Information Chief of the Malaysian Islamic Party
- Incumbent
- Assumed office 22 November 2023
- President: Abdul Hadi Awang
- Preceded by: Khairil Nizam Khirudin

Youth Chief of the Perikatan Nasional
- In office 27 January 2022 – 20 January 2024
- Chairman: Muhyiddin Yassin
- Preceded by: Khairil Nizam Khirudin
- Succeeded by: Afnan Hamimi Taib Azamudden

Youth Chief of the Malaysian Islamic Party
- In office 1 November 2021 – 19 October 2023
- President: Abdul Hadi Awang
- Deputy: Afnan Hamimi Taib Azamudden
- Preceded by: Khairil Nizam Khirudin
- Succeeded by: Afnan Hamimi Taib Azamudden

Deputy Youth Chief of the Malaysian Islamic Party
- In office 24 June 2019 – 1 November 2021
- President: Abdul Hadi Awang
- Youth Chief: Khairil Nizam Khirudin
- Preceded by: Khairil Nizam Khirudin
- Succeeded by: Afnan Hamimi Taib Azamuddin

Member of the Malaysian Parliament for Pasir Mas
- Incumbent
- Assumed office 9 May 2018
- Preceded by: Nik Mohamad Abduh Nik Abdul Aziz (PR–PAS)
- Majority: 13,075 (2018) 30,717 (2022)

Faction represented in Dewan Rakyat
- 2018–2020: Malaysian Islamic Party
- 2020–present: Perikatan Nasional

Other roles
- 2020–2022: Chairman of Skills Development Fund Corporation

Personal details
- Born: Ahmad Fadhli bin Shaari 18 July 1981 (age 45) Pasir Mas, Kelantan, Malaysia
- Party: Malaysian Islamic Party (PAS)

Action item
Reproduce the entire profile of Ahmad Fadhli bin Shaari word for word. Work from the profile above alone, not from the data.

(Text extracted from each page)
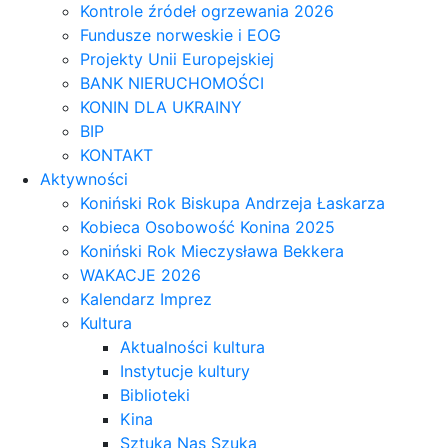
Kontrole źródeł ogrzewania 2026
Fundusze norweskie i EOG
Projekty Unii Europejskiej
BANK NIERUCHOMOŚCI
KONIN DLA UKRAINY
BIP
KONTAKT
Aktywności
Koniński Rok Biskupa Andrzeja Łaskarza
Kobieca Osobowość Konina 2025
Koniński Rok Mieczysława Bekkera
WAKACJE 2026
Kalendarz Imprez
Kultura
Aktualności kultura
Instytucje kultury
Biblioteki
Kina
Sztuka Nas Szuka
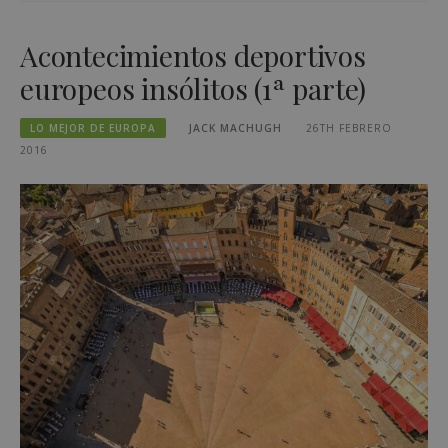
Acontecimientos deportivos
europeos insólitos (1ª parte)
LO MEJOR DE EUROPA
JACK MACHUGH
26TH FEBRERO
2016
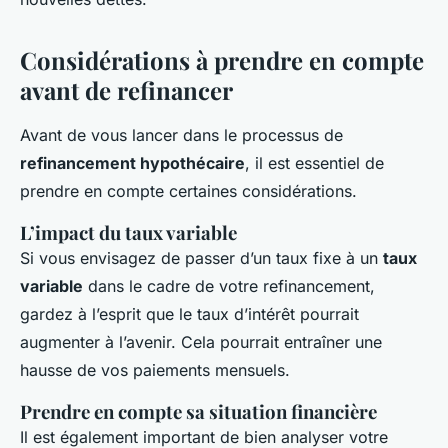
Considérations à prendre en compte
avant de refinancer
Avant de vous lancer dans le processus de
refinancement hypothécaire
, il est essentiel de
prendre en compte certaines considérations.
L’impact du taux variable
Si vous envisagez de passer d’un taux fixe à un
taux
variable
dans le cadre de votre refinancement,
gardez à l’esprit que le taux d’intérêt pourrait
augmenter à l’avenir. Cela pourrait entraîner une
hausse de vos paiements mensuels.
Prendre en compte sa situation financière
Il est également important de bien analyser votre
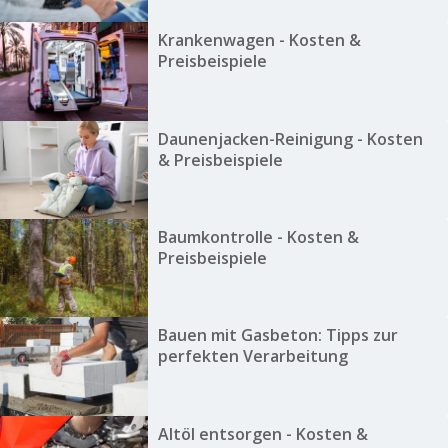
Krankenwagen - Kosten &
Preisbeispiele
Daunenjacken-Reinigung - Kosten
& Preisbeispiele
Baumkontrolle - Kosten &
Preisbeispiele
Bauen mit Gasbeton: Tipps zur
perfekten Verarbeitung
Altöl entsorgen - Kosten &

Problem solution
Information Chief of the Malaysian Islamic Party
- Incumbent
- Assumed office 22 November 2023
- President: Abdul Hadi Awang
- Preceded by: Khairil Nizam Khirudin

Youth Chief of the Perikatan Nasional
- In office 27 January 2022 – 20 January 2024
- Chairman: Muhyiddin Yassin
- Preceded by: Khairil Nizam Khirudin
- Succeeded by: Afnan Hamimi Taib Azamudden

Youth Chief of the Malaysian Islamic Party
- In office 1 November 2021 – 19 October 2023
- President: Abdul Hadi Awang
- Deputy: Afnan Hamimi Taib Azamudden
- Preceded by: Khairil Nizam Khirudin
- Succeeded by: Afnan Hamimi Taib Azamudden

Deputy Youth Chief of the Malaysian Islamic Party
- In office 24 June 2019 – 1 November 2021
- President: Abdul Hadi Awang
- Youth Chief: Khairil Nizam Khirudin
- Preceded by: Khairil Nizam Khirudin
- Succeeded by: Afnan Hamimi Taib Azamuddin

Member of the Malaysian Parliament for Pasir Mas
- Incumbent
- Assumed office 9 May 2018
- Preceded by: Nik Mohamad Abduh Nik Abdul Aziz (PR–PAS)
- Majority: 13,075 (2018) 30,717 (2022)

Faction represented in Dewan Rakyat
- 2018–2020: Malaysian Islamic Party
- 2020–present: Perikatan Nasional

Other roles
- 2020–2022: Chairman of Skills Development Fund Corporation

Personal details
- Born: Ahmad Fadhli bin Shaari 18 July 1981 (age 45) Pasir Mas, Kelantan, Malaysia
- Party: Malaysian Islamic Party (PAS)